_Exercise description_
Your answer must be the exact lines below, starting with the line with "заместитель начальника отдела надзорной" and going on through the line with "Emballage et expédition du", both included, with no pictures.

[Stored data entries]
*** Begin section ***
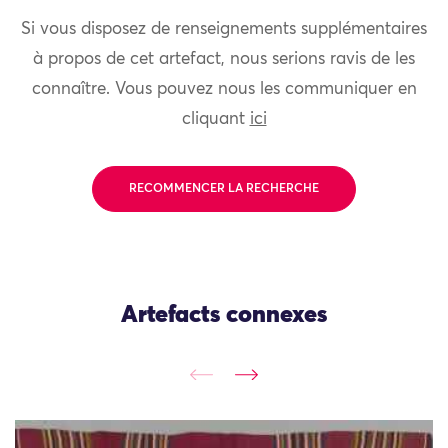
Si vous disposez de renseignements supplémentaires
à propos de cet artefact, nous serions ravis de les
connaître. Vous pouvez nous les communiquer en
cliquant
ici
RECOMMENCER LA RECHERCHE
Artefacts connexes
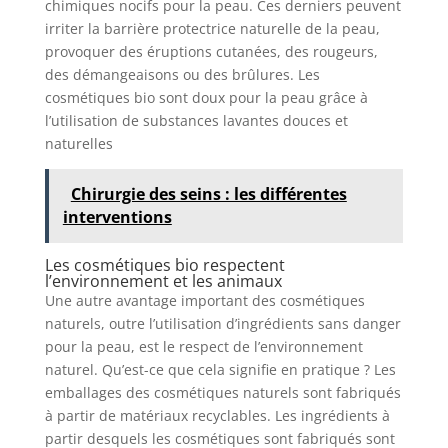
chimiques nocifs pour la peau. Ces derniers peuvent
irriter la barrière protectrice naturelle de la peau,
provoquer des éruptions cutanées, des rougeurs,
des démangeaisons ou des brûlures. Les
cosmétiques bio sont doux pour la peau grâce à
l’utilisation de substances lavantes douces et
naturelles
Chirurgie des seins : les différentes
interventions
Les cosmétiques bio respectent
l’environnement et les animaux
Une autre avantage important des cosmétiques
naturels, outre l’utilisation d’ingrédients sans danger
pour la peau, est le respect de l’environnement
naturel. Qu’est-ce que cela signifie en pratique ? Les
emballages des cosmétiques naturels sont fabriqués
à partir de matériaux recyclables. Les ingrédients à
partir desquels les cosmétiques sont fabriqués sont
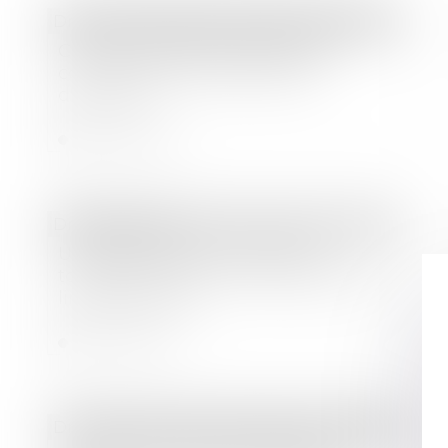
Droit des sociétés
/
Droit des sociétés commerciales et professionnelles
Covid 19 : Paiement des loyers
commerciaux et des factures
d'énergie ?
Lire la suite
Droit bancaire
Un prêteur fautif ne perd pas
toujours le droit au remboursement -
lindependant.fr
Lire la suite
Droit des sociétés
/
Procédures collectives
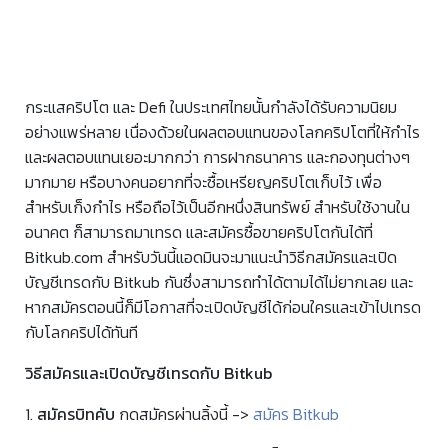
กระแสคริปโต และ Defi ในประเทศไทยนั้นกำลังได้รับความนิยม
อย่างแพร่หลาย เนื่องด้วยในผลตอบแทนของโลกคริปโตที่ให้กำไร
และผลตอบแทนเยอะมากกว่า การฝากธนาคาร และกองทุนต่างๆ
มากมาย หรือบางคนอยากที่จะซื้อเหรียญคริปโตเก็บไว้ เพื่อ
สำหรับเก็งกำไร หรือถือไว้เป็นอีกหนึ่งสินทรัพย์ สำหรับใช้งานใน
อนาคต ก็สามารถมาเทรด และสมัครซื้อขายคริปโตกันได้ที่
Bitkub.com สำหรับวันนี้แอดมินจะมาแนะนำวิธีกสมัครและเปิด
บัญชีเทรดกับ Bitkub กันซึ่งสามารถทำได้ตามได้ไม่ยากเลย และ
หากสมัครตอนนี้ก็มีโอกาสที่จะเปิดบัญชีได้ก่อนใครและเข้าไปเทรด
กับโลกคริปได้ทันที
วิธีสมัครและเปิดบัญชีเทรดกับ Bitkub
1.
สมัครบิทคับ
กดสมัครผ่านลิ้งนี้ ->
สมัคร Bitkub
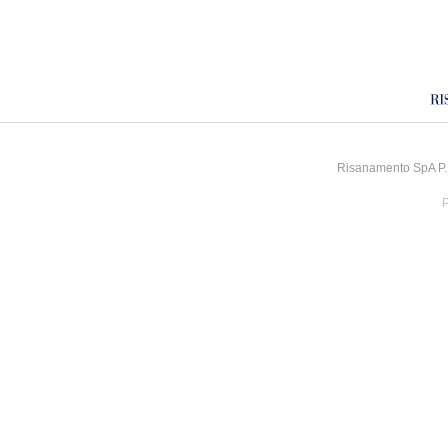
Risanamento SpA P.I
P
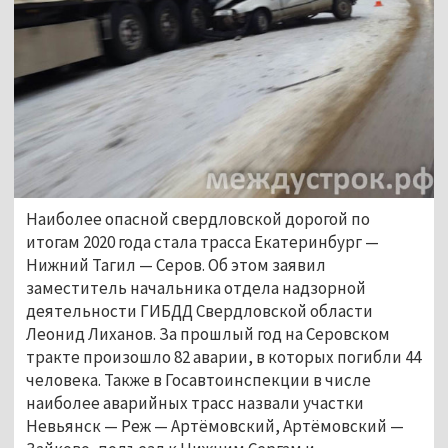
Наиболее опасной свердловской дорогой по
итогам 2020 года стала трасса Екатеринбург —
Нижний Тагил — Серов. Об этом заявил
заместитель начальника отдела надзорной
деятельности ГИБДД Свердловской области
Леонид Лиханов. За прошлый год на Серовском
тракте произошло 82 аварии, в которых погибли 44
человека. Также в Госавтоинспекции в числе
наиболее аварийных трасс назвали участки
Невьянск — Реж — Артёмовский, Артёмовский —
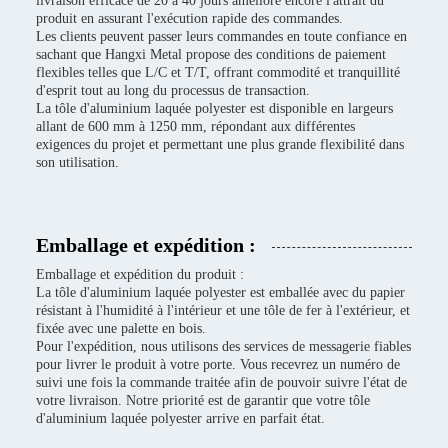
livraison efficace de 20 à 40 jours améliore encore l'attrait du
produit en assurant l'exécution rapide des commandes.
Les clients peuvent passer leurs commandes en toute confiance en
sachant que Hangxi Metal propose des conditions de paiement
flexibles telles que L/C et T/T, offrant commodité et tranquillité
d'esprit tout au long du processus de transaction.
La tôle d'aluminium laquée polyester est disponible en largeurs
allant de 600 mm à 1250 mm, répondant aux différentes
exigences du projet et permettant une plus grande flexibilité dans
son utilisation.
Emballage et expédition :
Emballage et expédition du produit :
La tôle d'aluminium laquée polyester est emballée avec du papier
résistant à l'humidité à l'intérieur et une tôle de fer à l'extérieur, et
fixée avec une palette en bois.
Pour l'expédition, nous utilisons des services de messagerie fiables
pour livrer le produit à votre porte. Vous recevrez un numéro de
suivi une fois la commande traitée afin de pouvoir suivre l'état de
votre livraison. Notre priorité est de garantir que votre tôle
d'aluminium laquée polyester arrive en parfait état.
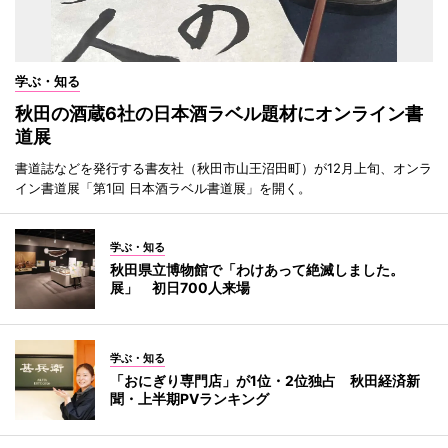
学ぶ・知る
秋田の酒蔵6社の日本酒ラベル題材にオンライン書
道展
書道誌などを発行する書友社（秋田市山王沼田町）が12月上旬、オンラ
イン書道展「第1回 日本酒ラベル書道展」を開く。
学ぶ・知る
秋田県立博物館で「わけあって絶滅しました。
展」 初日700人来場
学ぶ・知る
「おにぎり専門店」が1位・2位独占 秋田経済新
聞・上半期PVランキング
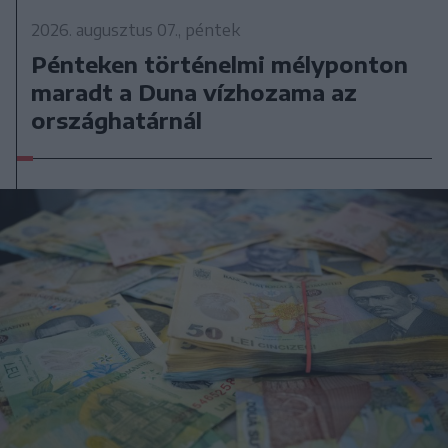
2026. augusztus 07., péntek
Pénteken történelmi mélyponton
maradt a Duna vízhozama az
országhatárnál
*** End section ***
_Result below_
заместитель начальника отдела надзорной
деятельности ГИБДД Свердловской области
Леонид Лиханов. За прошлый год на Серовском
тракте произошло 82 аварии, в которых погибли 44
человека. Также в Госавтоинспекции в числе
наиболее аварийных трасс назвали участки
Невьянск — Реж — Артёмовский, Артёмовский —
livraison efficace de 20 à 40 jours améliore encore l'attrait du
produit en assurant l'exécution rapide des commandes.
Les clients peuvent passer leurs commandes en toute confiance en
sachant que Hangxi Metal propose des conditions de paiement
flexibles telles que L/C et T/T, offrant commodité et tranquillité
d'esprit tout au long du processus de transaction.
La tôle d'aluminium laquée polyester est disponible en largeurs
allant de 600 mm à 1250 mm, répondant aux différentes
exigences du projet et permettant une plus grande flexibilité dans
son utilisation.
Emballage et expédition :
Emballage et expédition du produit :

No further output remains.